I use a journal, or tell myself I am strong and everything is going to be okay and I also pray to God because it helps me get through the day and find some sort of relief.
However, I am still, to this day, thinking so much that it interferes with my life and my happiness. All I want is to live life undeterred by my triggers, but I have taught myself to analyze my problems so closely that anything that pertains to the memories will cause me to try to think or imagine a way I would handle this in a calm manner. I admit, in some ways this has helped and I'm hoping it's a step toward feeling more relaxed about what I hear or see. At the same time, though, I am fearful of separating this strategy from my life; what if something pertaining to 'it' comes up again, and I forget the things (concepts) that help me feel better about it?

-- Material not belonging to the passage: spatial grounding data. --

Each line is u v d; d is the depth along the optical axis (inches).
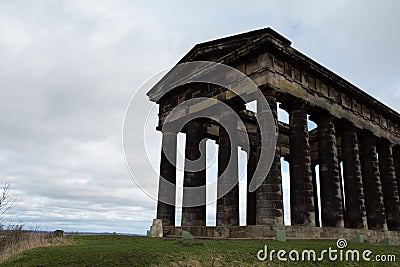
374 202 1893.5
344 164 1833.2
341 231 1509.6
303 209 1416.1
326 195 1615.4
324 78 1678.2
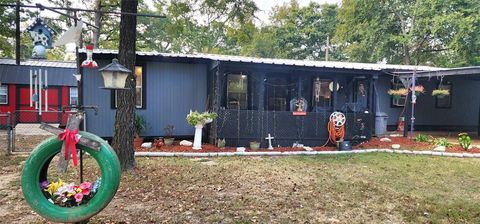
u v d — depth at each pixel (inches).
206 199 175.9
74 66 628.7
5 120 548.1
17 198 173.5
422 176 239.8
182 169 249.1
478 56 746.8
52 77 593.0
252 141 362.3
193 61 398.9
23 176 110.3
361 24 899.4
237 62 349.7
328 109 418.6
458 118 580.1
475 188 208.2
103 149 113.3
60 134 112.7
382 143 396.2
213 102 376.5
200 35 972.6
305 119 378.3
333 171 253.6
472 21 689.6
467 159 315.3
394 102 542.3
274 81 422.6
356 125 390.3
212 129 366.0
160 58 380.5
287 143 373.1
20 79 574.2
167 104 391.9
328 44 1039.0
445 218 155.0
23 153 305.7
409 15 840.9
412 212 161.9
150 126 385.1
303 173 244.7
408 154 341.1
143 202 169.0
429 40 866.1
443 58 901.8
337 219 151.3
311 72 390.6
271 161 293.0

I'll explain an example of what I experience. I had a boyfriend that tried to push my buttons, but I always remained relaxed. There were times he could tell I was moody, but that was about it. I never told him what I was feeling or thinking in my head because I didn't want to show him that he had that much power over my emotions, and I didn't want to hurt myself even more. Now everywhere I go, I imagine he can see what I'm doing, or who I'm talking to, etc. I know he can't, but I imagine he is there, or I just imagine a scenario that has happened or could have happened. I imagine he is doing something that triggers me, and I imagine a stronger version of myself being dismissive about it, but normally the actual me is so hurt, annoyed, and angry inside. There are so many things I never told him bother me. I just kept it all bottled up, if I were to tell him everything I would literally explode and be so enraged, I probably wouldn't be able to verbally tell him anything. I never told him what I was feeling because he was the type to push my buttons, and I learned that from experience. He never trusted me and that bothered me so much. It bothered me because I have a feeling that was a sign of a guilty conscience and that everything he was worried about was a reflection of him even though he was mistreated in the past. I know him well enough to know how he thinks, so when I see something I imagine I'm seeing it through his eyes and imagine what he is thinking or feeling and then I get upset.
I also imagine he is there when I'm looking at a guy I find attractive. I don't know why. If I'm fantasizing about a guy, I imagine he can see what's happening in the imaginary scenario. I imagine he can see everything I'm doing, even if I 'like' a picture of a guy on social media, or if I'm talking to a guy and he flirts with me or compliments me, I imagine he can hear and see what is being said, done. Even when I am with my girl friends, and we see a guy we think is cute, or I express my attraction toward the guy with them, I imagine that my ex boyfriend is watching and hearing. This has become so habitual that it feels natural.
No matter what I do, where I go, he is in the back of my mind. I don't want to think about him anymore, I don't want him dictating the things I do in my life, the things I think, the way I feel when he's not even there.